→ **Work to complete**
Filter the material, keeping only lines with the word "Юсуповский".

::::

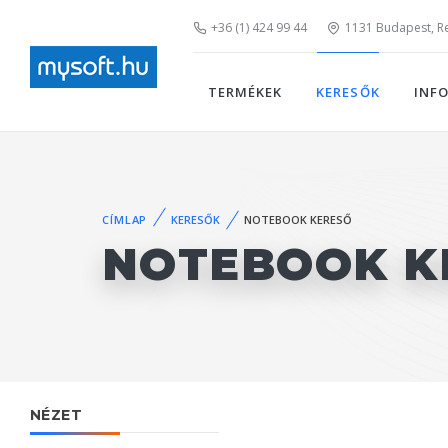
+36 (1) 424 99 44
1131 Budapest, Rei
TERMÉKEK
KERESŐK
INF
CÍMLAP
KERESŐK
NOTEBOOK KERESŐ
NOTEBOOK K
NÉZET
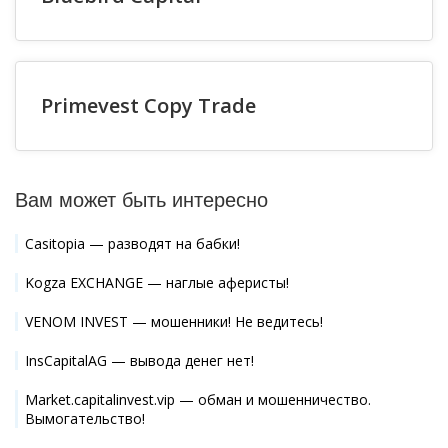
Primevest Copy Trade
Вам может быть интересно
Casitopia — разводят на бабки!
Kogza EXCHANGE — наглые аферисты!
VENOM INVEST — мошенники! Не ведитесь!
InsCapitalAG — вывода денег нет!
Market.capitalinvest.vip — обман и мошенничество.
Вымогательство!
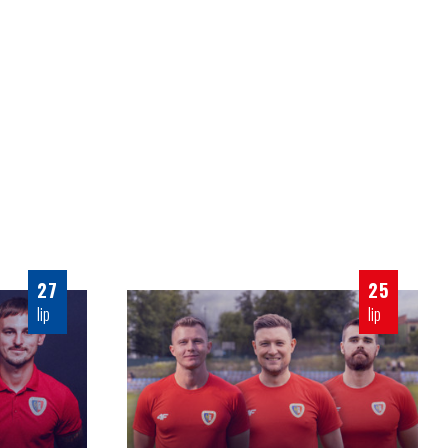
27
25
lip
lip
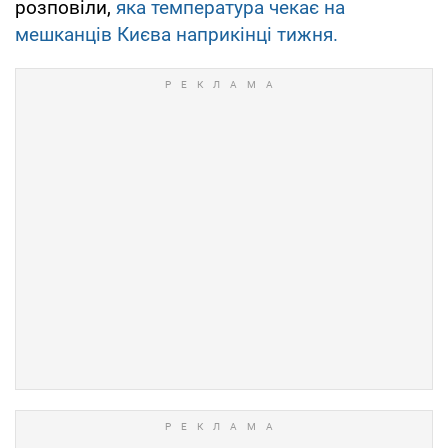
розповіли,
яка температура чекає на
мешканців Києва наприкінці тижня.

::::

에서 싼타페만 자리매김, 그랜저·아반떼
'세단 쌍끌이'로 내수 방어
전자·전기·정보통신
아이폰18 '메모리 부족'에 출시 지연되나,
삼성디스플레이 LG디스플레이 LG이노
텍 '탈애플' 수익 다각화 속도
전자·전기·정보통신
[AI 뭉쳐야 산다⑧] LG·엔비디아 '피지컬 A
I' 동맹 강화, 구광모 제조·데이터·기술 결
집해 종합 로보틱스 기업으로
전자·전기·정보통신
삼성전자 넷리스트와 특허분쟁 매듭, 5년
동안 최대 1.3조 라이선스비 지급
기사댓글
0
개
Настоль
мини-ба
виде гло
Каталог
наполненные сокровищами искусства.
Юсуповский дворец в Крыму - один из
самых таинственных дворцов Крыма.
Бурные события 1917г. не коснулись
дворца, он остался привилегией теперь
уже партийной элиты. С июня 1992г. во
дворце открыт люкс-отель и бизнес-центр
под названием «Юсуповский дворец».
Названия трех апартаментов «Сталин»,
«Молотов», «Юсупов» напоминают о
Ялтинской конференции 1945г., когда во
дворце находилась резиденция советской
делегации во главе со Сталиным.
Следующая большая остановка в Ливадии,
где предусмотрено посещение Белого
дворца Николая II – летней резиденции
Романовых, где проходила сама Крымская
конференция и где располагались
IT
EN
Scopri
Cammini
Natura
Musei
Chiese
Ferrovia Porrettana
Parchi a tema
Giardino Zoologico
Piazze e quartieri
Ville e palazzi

::::

→ **Answer section**
Юсуповский дворец в Крыму - один из
под названием «Юсуповский дворец».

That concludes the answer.